In this installment of “What’s Your Power Suit?” journalist Oriana Schwindt shares her “Power Suit” for traveling to every state in the U.S. for an exciting and important project she’s launched. I’ll let her tell you all about it.
PS: Tell us about yourself and your work.
OS: I recently gave up a career writing about the business of television in favor of chronicling American life in the here and now by visiting the cities and towns closest to the center of every state, for a project called Centerville, USA. You can read some of my entries on Medium, or gain access to all current and future dispatches by becoming a Centerville, USA Patron.
PS: Do you have an outfit, item of clothing, or accessory (past or present), that holds some “super power” for you?
OS: Most of my outfits these days are wrinkled t-shirts and jeans—I actually had to stop wearing tank tops and v-neck t-shirts while I was in the South because of an incident in which a few people blamed a v-neck shirt I was wearing for a creepy Good Ol’ Boy trying to lure me into his car. I’m essentially living out of a big camping backpack stuffed with essentials, with occasional sub-ins from a couple big suitcases I’m lugging around in the trunk of my car. But whatever’s on my legs and torso, it’s almost always being paired with some black-and-neon New Balance 574s I ordered shortly before hopping on the road for good.

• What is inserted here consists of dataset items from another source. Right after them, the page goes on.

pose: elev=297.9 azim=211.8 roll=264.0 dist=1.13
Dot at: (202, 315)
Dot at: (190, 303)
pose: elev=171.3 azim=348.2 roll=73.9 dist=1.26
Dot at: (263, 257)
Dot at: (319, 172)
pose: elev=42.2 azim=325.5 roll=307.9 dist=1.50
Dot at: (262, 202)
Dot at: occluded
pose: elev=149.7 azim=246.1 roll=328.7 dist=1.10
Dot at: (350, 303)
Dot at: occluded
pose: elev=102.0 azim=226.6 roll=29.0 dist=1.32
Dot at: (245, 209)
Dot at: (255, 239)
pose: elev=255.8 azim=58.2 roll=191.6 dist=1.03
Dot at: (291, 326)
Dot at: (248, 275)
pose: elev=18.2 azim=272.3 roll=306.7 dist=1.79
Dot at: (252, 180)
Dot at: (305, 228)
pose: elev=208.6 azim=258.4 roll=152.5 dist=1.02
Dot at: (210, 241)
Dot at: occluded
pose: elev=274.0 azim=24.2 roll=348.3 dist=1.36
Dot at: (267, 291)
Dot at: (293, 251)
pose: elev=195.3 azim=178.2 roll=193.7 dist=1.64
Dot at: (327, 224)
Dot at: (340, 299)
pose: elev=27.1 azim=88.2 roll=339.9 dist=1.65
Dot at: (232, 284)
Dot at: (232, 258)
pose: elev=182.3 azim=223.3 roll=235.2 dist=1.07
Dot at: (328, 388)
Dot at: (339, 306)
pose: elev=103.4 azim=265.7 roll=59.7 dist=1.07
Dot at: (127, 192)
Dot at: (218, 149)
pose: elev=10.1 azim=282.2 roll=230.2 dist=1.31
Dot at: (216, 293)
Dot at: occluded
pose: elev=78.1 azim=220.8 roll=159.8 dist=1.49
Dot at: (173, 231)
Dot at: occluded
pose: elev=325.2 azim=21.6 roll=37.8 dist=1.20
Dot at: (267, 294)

PS: Where were you when the “power” of your new kicks became apparent?
OS: These shoes were a bit of an early birthday present to myself. I recently turned 30, and when ordering them I knew I would be doing so during a long stretch of centers that were essentially in the middle of nowhere, where I would know no one and be surrounded constantly by things that were not mine, by inconstancy. They were the last package I received at a permanent address.
The first time I put them on, they felt broken in already. I felt taller in them, like I took up more space, like they inspired a heightened awareness of my existence. I wake up every few days in a different bed, a bed that isn’t mine, and my clothes no longer smell like me. These shoes are the most constant thing in my life, a reminder of home, of New York, all the flash that enhances the darkness.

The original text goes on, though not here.